_EXERCISE DIRECTIONS_.
Transcribe the lines of the items below word for word, beginning at the very first line and ending with the line that contains "zweijährigen Pickup-&-Return-Service", including both.

(Recorded data)
>>>>>

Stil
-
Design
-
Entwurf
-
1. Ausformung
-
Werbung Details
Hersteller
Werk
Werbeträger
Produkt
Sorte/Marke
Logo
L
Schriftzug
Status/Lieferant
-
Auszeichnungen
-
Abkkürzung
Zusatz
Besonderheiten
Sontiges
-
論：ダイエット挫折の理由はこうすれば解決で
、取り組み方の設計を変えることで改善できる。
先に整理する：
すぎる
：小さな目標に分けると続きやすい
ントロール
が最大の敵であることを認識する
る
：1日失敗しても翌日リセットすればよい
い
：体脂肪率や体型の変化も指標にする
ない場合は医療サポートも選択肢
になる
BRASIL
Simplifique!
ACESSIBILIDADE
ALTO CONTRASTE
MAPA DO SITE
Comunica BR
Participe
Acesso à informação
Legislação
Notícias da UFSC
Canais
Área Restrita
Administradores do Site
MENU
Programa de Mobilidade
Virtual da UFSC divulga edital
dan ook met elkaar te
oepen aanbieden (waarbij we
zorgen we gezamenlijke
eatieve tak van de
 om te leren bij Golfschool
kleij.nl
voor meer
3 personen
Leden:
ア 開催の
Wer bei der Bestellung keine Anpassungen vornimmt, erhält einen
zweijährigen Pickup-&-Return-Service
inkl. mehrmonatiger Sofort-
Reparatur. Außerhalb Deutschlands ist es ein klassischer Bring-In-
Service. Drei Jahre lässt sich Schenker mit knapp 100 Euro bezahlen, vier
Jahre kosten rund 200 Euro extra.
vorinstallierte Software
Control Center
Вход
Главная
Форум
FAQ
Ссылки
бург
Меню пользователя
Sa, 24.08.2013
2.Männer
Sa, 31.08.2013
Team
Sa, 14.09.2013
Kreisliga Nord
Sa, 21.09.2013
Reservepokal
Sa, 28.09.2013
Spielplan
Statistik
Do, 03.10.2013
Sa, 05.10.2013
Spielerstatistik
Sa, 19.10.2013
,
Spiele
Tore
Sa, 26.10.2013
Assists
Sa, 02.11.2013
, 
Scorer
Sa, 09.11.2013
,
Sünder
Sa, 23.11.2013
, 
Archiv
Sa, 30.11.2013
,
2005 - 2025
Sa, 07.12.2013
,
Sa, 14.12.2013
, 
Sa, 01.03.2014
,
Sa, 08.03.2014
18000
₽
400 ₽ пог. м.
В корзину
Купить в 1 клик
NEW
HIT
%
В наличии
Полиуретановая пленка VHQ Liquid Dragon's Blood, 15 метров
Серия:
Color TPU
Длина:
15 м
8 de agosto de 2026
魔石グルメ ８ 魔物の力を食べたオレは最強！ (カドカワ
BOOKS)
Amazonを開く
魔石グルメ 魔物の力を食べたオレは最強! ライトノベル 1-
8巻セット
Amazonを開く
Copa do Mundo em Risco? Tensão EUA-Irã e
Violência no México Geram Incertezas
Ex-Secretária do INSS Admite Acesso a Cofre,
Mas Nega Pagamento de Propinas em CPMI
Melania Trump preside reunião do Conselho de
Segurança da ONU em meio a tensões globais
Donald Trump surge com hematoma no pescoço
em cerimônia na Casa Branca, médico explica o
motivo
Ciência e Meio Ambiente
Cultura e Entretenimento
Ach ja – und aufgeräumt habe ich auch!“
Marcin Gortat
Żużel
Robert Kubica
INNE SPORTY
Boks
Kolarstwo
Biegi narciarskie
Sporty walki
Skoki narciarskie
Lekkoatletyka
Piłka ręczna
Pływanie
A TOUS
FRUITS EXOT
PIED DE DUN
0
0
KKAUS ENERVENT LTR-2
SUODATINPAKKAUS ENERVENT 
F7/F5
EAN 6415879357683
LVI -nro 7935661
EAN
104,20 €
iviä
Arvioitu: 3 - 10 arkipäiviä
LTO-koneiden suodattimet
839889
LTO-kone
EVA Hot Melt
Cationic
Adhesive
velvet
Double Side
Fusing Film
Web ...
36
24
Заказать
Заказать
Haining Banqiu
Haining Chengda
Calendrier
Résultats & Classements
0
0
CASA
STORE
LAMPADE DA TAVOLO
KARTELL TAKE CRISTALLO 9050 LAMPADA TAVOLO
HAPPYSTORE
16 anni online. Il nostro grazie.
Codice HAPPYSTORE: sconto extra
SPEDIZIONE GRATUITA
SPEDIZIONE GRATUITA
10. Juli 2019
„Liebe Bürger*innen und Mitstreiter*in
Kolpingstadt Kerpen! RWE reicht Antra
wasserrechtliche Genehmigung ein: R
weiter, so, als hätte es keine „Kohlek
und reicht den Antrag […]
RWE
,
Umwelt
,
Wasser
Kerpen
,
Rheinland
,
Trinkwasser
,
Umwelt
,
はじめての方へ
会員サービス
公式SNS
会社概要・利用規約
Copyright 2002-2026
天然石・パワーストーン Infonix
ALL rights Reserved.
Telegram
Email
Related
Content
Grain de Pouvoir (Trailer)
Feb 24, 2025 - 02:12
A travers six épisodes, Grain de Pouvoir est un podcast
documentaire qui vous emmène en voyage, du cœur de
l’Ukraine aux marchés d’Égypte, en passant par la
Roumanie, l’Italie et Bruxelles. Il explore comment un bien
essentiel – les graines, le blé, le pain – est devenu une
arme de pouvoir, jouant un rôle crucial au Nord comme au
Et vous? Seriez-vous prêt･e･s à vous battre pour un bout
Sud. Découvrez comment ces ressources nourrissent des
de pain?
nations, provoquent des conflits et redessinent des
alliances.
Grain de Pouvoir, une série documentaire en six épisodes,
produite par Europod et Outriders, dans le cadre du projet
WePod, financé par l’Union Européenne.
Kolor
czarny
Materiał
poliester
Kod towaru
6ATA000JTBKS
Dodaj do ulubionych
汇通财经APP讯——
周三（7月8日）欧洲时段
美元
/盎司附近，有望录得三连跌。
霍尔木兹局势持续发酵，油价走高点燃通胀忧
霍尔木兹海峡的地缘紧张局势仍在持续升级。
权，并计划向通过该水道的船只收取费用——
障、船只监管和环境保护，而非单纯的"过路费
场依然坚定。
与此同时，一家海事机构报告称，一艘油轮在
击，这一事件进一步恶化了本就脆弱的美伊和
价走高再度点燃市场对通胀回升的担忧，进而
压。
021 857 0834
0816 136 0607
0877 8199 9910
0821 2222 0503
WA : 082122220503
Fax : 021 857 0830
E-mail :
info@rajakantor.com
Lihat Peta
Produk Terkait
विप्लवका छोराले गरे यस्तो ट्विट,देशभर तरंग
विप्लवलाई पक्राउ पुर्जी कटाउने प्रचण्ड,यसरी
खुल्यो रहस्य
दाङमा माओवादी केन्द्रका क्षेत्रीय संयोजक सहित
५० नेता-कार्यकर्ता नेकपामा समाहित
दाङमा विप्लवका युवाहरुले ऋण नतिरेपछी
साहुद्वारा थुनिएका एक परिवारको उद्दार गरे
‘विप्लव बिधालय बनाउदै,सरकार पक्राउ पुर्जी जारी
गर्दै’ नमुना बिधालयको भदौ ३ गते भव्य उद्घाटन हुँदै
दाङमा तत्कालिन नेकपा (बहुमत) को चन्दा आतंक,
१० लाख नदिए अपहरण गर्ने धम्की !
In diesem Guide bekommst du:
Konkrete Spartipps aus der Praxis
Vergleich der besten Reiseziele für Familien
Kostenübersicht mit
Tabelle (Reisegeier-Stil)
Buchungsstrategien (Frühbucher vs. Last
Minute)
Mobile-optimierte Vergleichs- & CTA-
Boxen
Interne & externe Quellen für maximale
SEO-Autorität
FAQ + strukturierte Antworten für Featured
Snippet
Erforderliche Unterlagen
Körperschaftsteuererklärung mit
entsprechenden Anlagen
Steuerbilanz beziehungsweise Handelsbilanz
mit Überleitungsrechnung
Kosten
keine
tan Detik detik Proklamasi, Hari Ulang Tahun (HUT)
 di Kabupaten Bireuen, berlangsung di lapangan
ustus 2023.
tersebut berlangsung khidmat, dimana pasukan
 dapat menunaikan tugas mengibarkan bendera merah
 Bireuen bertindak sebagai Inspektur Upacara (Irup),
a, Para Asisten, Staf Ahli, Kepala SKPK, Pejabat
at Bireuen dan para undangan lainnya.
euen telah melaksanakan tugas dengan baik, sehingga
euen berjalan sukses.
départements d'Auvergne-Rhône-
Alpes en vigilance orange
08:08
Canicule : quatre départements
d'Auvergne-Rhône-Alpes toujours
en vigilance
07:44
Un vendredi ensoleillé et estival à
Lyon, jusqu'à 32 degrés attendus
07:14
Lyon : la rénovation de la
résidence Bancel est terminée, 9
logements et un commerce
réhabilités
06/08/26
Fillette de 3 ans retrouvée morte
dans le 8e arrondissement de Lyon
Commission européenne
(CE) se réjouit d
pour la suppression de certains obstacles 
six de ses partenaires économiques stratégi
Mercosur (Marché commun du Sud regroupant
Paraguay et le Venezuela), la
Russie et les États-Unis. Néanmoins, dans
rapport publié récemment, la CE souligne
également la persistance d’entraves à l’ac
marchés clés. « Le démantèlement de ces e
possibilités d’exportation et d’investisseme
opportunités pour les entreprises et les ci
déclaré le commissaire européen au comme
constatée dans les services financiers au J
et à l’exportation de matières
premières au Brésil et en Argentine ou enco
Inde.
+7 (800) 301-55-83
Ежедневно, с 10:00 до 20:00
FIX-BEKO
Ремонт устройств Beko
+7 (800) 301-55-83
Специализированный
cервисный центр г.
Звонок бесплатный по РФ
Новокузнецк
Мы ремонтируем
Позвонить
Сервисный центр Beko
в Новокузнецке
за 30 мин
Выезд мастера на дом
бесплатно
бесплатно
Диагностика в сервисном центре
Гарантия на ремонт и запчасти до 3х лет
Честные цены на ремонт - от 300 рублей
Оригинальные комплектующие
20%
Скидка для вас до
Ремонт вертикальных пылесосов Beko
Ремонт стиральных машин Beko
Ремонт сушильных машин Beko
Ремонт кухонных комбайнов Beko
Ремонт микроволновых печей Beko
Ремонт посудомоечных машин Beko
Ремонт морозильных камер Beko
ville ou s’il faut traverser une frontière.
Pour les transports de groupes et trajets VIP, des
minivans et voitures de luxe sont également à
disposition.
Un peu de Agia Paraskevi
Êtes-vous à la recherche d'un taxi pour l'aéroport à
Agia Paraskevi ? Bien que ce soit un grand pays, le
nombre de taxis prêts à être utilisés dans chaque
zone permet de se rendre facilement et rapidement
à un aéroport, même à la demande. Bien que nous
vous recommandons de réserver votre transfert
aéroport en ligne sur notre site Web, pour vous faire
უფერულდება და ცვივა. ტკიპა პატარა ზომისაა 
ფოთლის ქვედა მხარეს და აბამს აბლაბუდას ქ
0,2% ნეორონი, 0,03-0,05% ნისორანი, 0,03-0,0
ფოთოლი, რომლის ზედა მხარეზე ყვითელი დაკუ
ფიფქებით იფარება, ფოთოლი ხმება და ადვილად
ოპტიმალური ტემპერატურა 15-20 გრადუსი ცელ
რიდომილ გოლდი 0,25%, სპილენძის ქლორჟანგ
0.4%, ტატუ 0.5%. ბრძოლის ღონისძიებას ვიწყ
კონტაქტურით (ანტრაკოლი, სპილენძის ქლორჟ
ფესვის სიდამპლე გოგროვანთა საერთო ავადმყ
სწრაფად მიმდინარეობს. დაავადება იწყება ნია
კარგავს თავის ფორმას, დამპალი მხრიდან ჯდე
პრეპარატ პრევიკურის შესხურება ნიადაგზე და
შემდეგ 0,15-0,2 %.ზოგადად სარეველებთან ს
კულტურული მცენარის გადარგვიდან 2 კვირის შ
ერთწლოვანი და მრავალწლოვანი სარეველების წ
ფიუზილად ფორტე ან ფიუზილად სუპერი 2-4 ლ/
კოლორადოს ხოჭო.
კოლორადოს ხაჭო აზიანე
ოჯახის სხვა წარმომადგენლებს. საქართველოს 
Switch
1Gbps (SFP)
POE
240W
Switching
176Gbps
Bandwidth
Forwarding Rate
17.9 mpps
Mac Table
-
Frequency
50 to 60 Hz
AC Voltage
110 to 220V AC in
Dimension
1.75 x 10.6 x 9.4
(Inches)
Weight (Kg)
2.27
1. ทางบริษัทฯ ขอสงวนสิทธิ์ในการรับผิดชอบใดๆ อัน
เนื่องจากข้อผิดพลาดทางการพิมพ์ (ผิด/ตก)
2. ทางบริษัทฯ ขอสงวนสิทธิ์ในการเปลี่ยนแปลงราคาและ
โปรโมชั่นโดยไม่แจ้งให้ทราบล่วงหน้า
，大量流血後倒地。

<<<<<

_YOUR SOLUTION_.
Stil
-
Design
-
Entwurf
-
1. Ausformung
-
Werbung Details
Hersteller
Werk
Werbeträger
Produkt
Sorte/Marke
Logo
L
Schriftzug
Status/Lieferant
-
Auszeichnungen
-
Abkkürzung
Zusatz
Besonderheiten
Sontiges
-
論：ダイエット挫折の理由はこうすれば解決で
、取り組み方の設計を変えることで改善できる。
先に整理する：
すぎる
：小さな目標に分けると続きやすい
ントロール
が最大の敵であることを認識する
る
：1日失敗しても翌日リセットすればよい
い
：体脂肪率や体型の変化も指標にする
ない場合は医療サポートも選択肢
になる
BRASIL
Simplifique!
ACESSIBILIDADE
ALTO CONTRASTE
MAPA DO SITE
Comunica BR
Participe
Acesso à informação
Legislação
Notícias da UFSC
Canais
Área Restrita
Administradores do Site
MENU
Programa de Mobilidade
Virtual da UFSC divulga edital
dan ook met elkaar te
oepen aanbieden (waarbij we
zorgen we gezamenlijke
eatieve tak van de
 om te leren bij Golfschool
kleij.nl
voor meer
3 personen
Leden:
ア 開催の
Wer bei der Bestellung keine Anpassungen vornimmt, erhält einen
zweijährigen Pickup-&-Return-Service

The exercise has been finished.